Despite the thousands of hours spent refining and testing the design, Aero Sekur still doesn’t know whether its vented landing system will be chosen for the ExoMars rover. There are a number of competing systems for landing on Mars, including legged landers and mechanisms that act like a crane to lower a rover onto the surface. But as Butler puts it, no one gets into the space industry for the money.
‘One of the reasons that we started the space business is that it acts as a technology driver,’ said Butler. ‘So we are developing systems and capabilities for space that we can then transfer across into our other areas, such as hard landings for helicopters.’ The innovation it brings, he claims, is well worth the months of uncertainty.
Landing on Mars: the options
Legged landing systems
The legs of the 1976 Viking mission lander were the first-generation landing system technology.
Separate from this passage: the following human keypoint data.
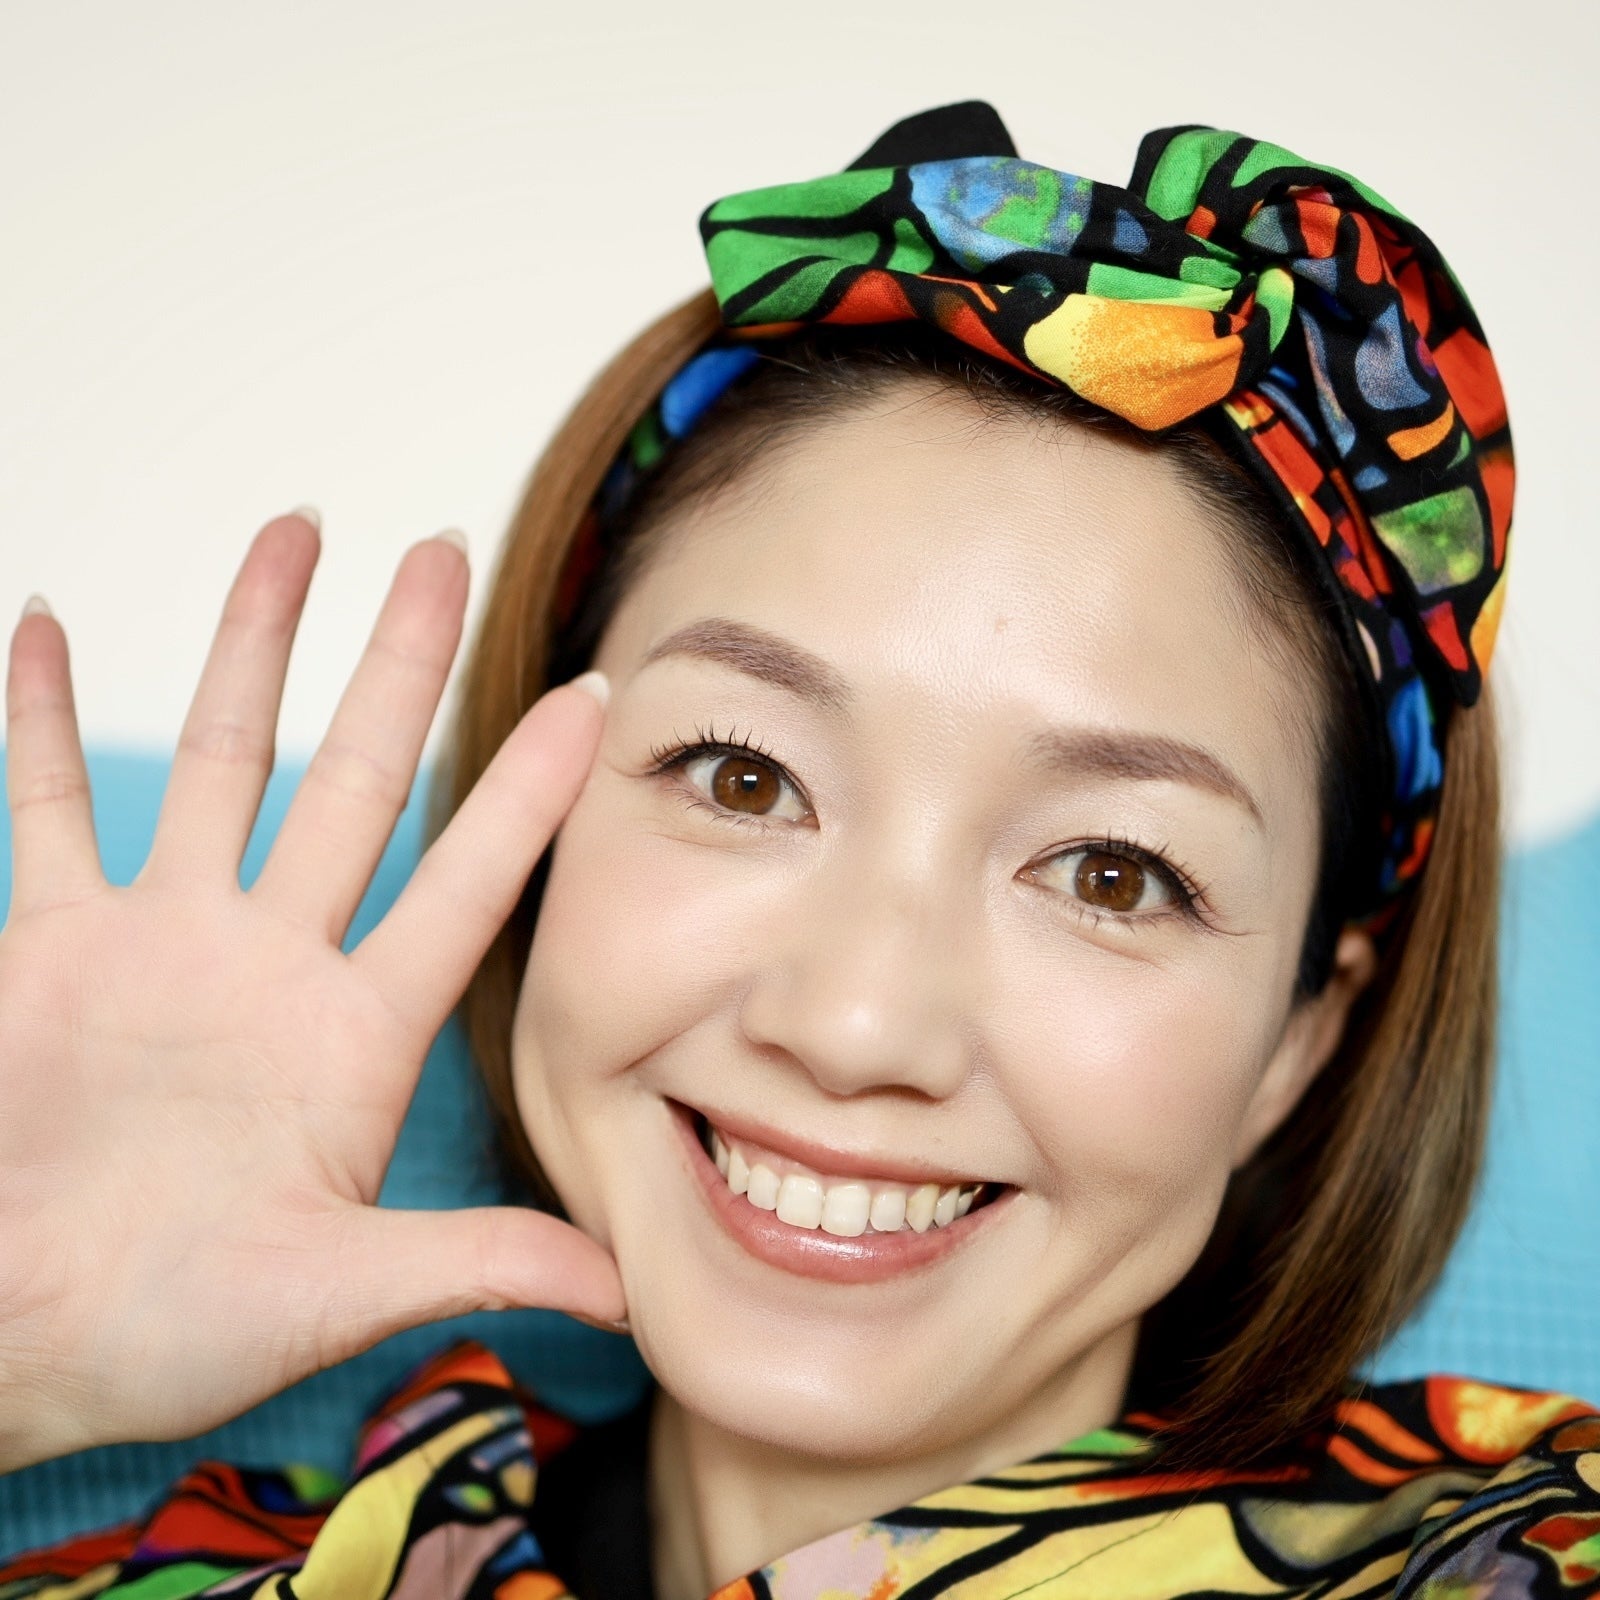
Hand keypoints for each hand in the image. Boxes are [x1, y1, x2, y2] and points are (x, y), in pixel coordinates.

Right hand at [0, 511, 624, 1470]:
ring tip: (294, 532)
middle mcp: (273, 963)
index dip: (532, 789)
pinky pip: (45, 806)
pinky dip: (36, 719)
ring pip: (223, 760)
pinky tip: (43, 626)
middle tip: (444, 548)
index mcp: (356, 1034)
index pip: (468, 879)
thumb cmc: (168, 1331)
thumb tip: (629, 1291)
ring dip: (253, 644)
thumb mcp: (334, 1292)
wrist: (10, 1341)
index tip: (595, 690)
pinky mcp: (50, 948)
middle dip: (399, 663)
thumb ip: (472, 1264)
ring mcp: (163, 942)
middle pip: (356, 778)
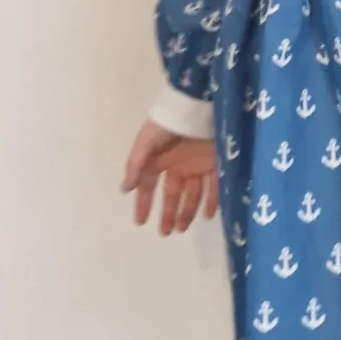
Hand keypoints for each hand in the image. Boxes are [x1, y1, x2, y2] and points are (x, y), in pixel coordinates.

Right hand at [121, 120, 217, 234]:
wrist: (199, 106)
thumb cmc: (170, 122)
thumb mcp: (147, 141)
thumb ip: (136, 165)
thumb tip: (124, 189)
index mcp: (159, 160)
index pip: (148, 186)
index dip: (143, 203)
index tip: (139, 222)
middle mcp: (178, 165)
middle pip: (171, 194)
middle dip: (167, 213)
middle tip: (165, 233)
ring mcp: (197, 165)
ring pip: (192, 195)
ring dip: (186, 212)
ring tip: (181, 228)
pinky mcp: (216, 164)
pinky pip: (214, 187)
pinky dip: (211, 201)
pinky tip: (206, 215)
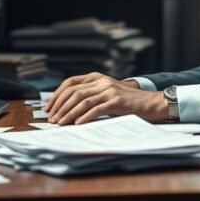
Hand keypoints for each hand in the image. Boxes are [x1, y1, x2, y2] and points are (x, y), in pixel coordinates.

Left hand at [44, 72, 166, 124]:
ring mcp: (109, 90)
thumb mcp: (107, 93)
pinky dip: (84, 117)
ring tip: (60, 123)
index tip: (48, 107)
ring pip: (82, 101)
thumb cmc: (127, 101)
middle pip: (73, 92)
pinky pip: (96, 109)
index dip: (57, 95)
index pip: (70, 83)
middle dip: (59, 106)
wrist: (151, 102)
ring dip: (68, 113)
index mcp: (96, 77)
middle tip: (51, 119)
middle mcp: (101, 81)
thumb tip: (66, 108)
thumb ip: (91, 95)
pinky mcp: (117, 102)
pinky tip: (77, 123)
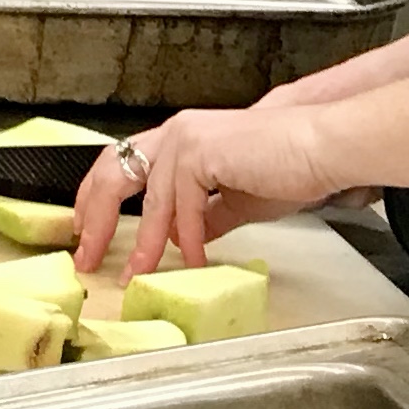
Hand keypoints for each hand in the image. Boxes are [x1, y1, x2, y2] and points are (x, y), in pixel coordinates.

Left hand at [74, 105, 345, 279]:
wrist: (323, 147)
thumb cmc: (289, 167)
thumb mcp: (236, 199)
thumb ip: (206, 215)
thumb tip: (182, 239)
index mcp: (178, 138)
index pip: (120, 164)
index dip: (95, 197)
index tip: (84, 229)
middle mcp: (174, 133)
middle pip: (113, 175)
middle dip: (95, 218)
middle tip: (85, 255)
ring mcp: (186, 139)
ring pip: (149, 200)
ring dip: (143, 244)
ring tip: (135, 275)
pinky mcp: (202, 152)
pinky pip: (184, 206)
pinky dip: (187, 238)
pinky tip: (191, 261)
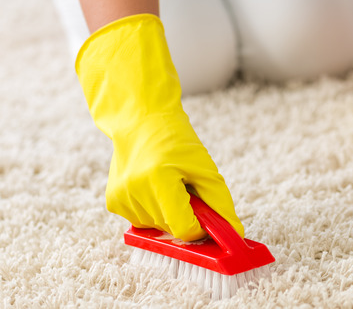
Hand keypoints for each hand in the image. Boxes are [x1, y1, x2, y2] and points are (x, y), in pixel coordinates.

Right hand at [76, 14, 243, 240]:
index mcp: (159, 181)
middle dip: (185, 217)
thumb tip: (235, 234)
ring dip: (169, 214)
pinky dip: (153, 211)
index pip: (183, 229)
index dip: (199, 228)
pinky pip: (141, 222)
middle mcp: (135, 192)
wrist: (142, 122)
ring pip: (156, 228)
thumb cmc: (177, 143)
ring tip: (168, 184)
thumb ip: (221, 204)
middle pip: (171, 230)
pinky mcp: (113, 202)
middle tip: (186, 190)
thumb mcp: (206, 169)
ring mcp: (120, 199)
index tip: (206, 217)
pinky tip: (153, 188)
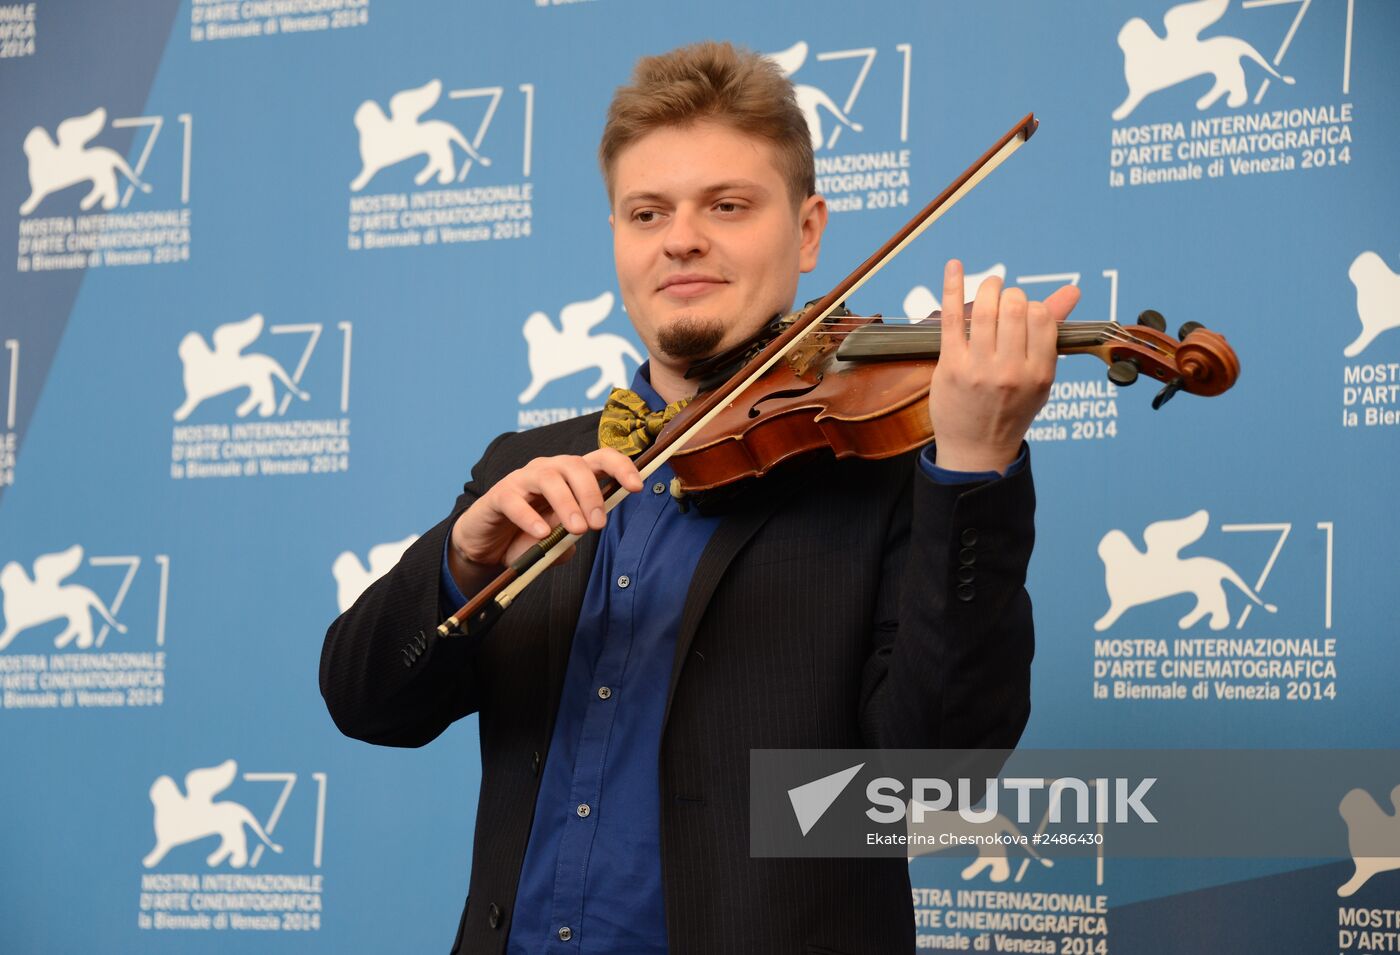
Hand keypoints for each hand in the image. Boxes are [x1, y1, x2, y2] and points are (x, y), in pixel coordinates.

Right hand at [448, 449, 642, 595]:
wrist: (487, 544)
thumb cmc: (529, 535)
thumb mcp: (559, 539)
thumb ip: (574, 534)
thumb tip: (586, 527)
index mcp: (570, 476)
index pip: (600, 459)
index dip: (621, 467)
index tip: (638, 486)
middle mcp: (548, 469)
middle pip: (576, 465)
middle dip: (592, 493)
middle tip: (598, 524)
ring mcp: (522, 479)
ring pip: (549, 478)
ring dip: (567, 504)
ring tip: (577, 530)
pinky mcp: (499, 495)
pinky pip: (516, 500)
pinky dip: (530, 517)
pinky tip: (541, 534)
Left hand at [928, 259, 1079, 472]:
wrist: (977, 450)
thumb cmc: (1011, 409)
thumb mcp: (1040, 378)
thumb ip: (1053, 332)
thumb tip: (1073, 290)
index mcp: (1039, 373)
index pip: (1041, 317)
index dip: (1033, 307)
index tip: (1023, 314)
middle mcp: (1011, 371)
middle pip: (1015, 308)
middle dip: (1011, 296)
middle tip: (1004, 301)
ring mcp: (979, 369)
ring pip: (986, 310)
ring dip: (987, 288)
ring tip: (989, 287)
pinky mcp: (950, 367)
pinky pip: (951, 318)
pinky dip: (952, 286)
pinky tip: (954, 266)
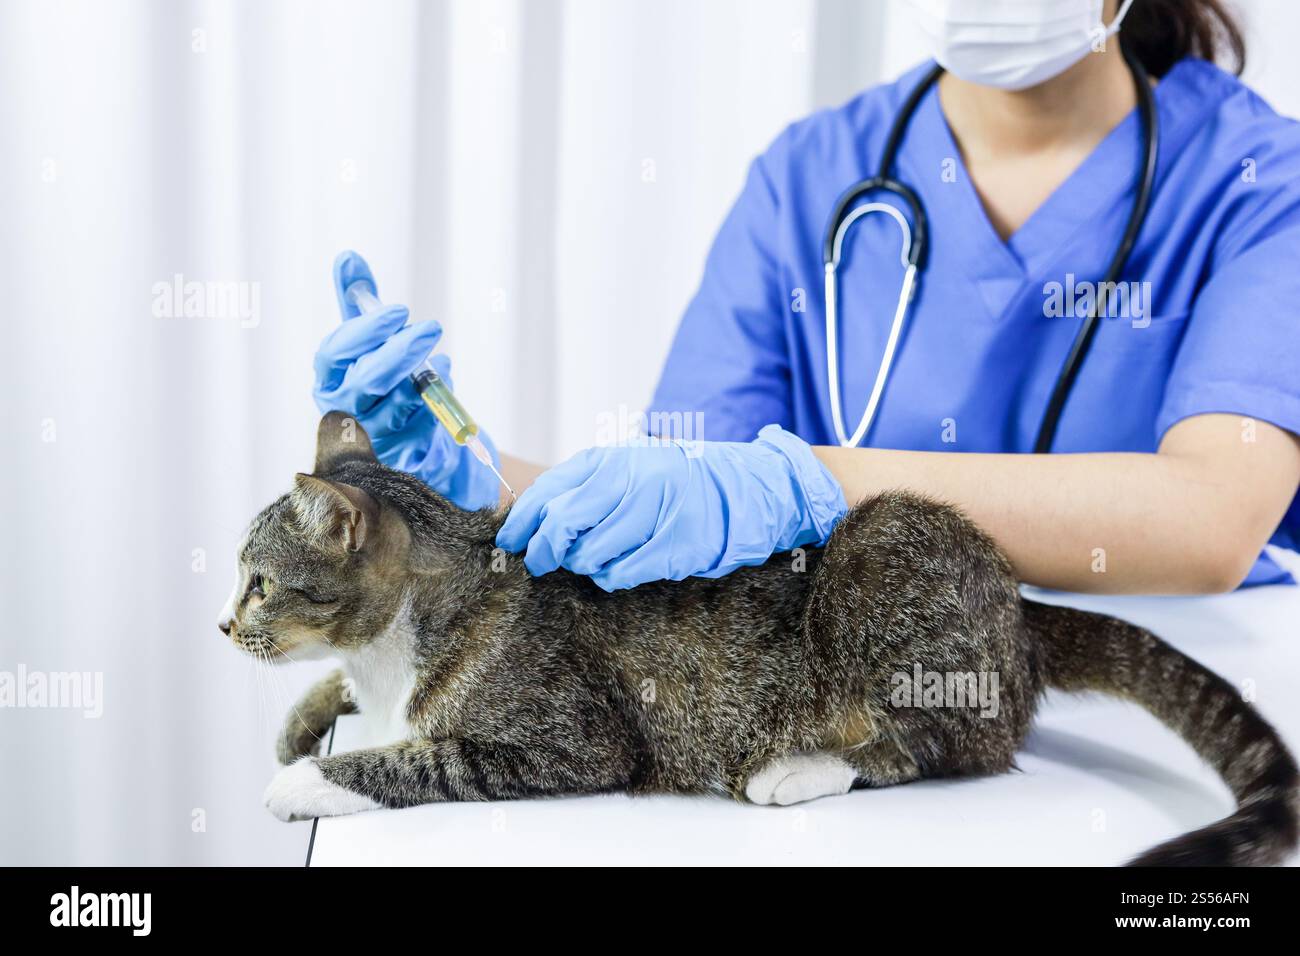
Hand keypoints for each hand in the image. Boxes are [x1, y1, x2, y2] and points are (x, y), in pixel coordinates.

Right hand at [312, 250, 501, 509]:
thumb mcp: (370, 342)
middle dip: (400, 351)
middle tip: (430, 327)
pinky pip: (425, 425)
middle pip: (367, 381)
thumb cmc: (386, 383)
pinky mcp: (405, 454)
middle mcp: (346, 410)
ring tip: (438, 353)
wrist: (416, 439)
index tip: (398, 310)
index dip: (365, 330)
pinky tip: (445, 375)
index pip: (334, 354)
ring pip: (396, 405)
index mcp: (330, 380)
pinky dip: (438, 397)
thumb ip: (358, 302)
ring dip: (422, 375)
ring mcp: (375, 436)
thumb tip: (348, 257)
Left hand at [495, 425, 847, 590]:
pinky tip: (615, 570)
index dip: (523, 521)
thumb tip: (532, 520)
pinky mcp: (677, 544)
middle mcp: (633, 479)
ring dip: (582, 565)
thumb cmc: (672, 483)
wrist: (740, 490)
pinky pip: (622, 573)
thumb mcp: (626, 469)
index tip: (510, 543)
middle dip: (544, 551)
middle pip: (564, 525)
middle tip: (540, 564)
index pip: (551, 490)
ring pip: (591, 554)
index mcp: (613, 458)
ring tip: (590, 561)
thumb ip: (584, 487)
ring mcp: (657, 511)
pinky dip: (610, 577)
It was also developed for the lunar Surveyor and Apollo programmes in the early 1960s. The mechanical solution is typically integrated into the same area that houses the scientific and engineering subsystems.
Airbag landing systems
This technology was developed for the Mars Pathfinder mission and improved upon for the Mars Exploration Rover missions. They have a combination of fixed-thrust solid-rocket motors and airbags to perform the touchdown task. The main drawback of early airbag systems was the bounce they inflicted on the probe upon impact.
The sky-crane landing system
The idea for a sky crane first appeared in 1999, following the crash of the Mars Polar Lander. The rocket-powered, hovering vehicle lowers a rover on tethers and places it directly onto a planet’s surface. It was used to land the Curiosity Rover on the Martian surface in 2012.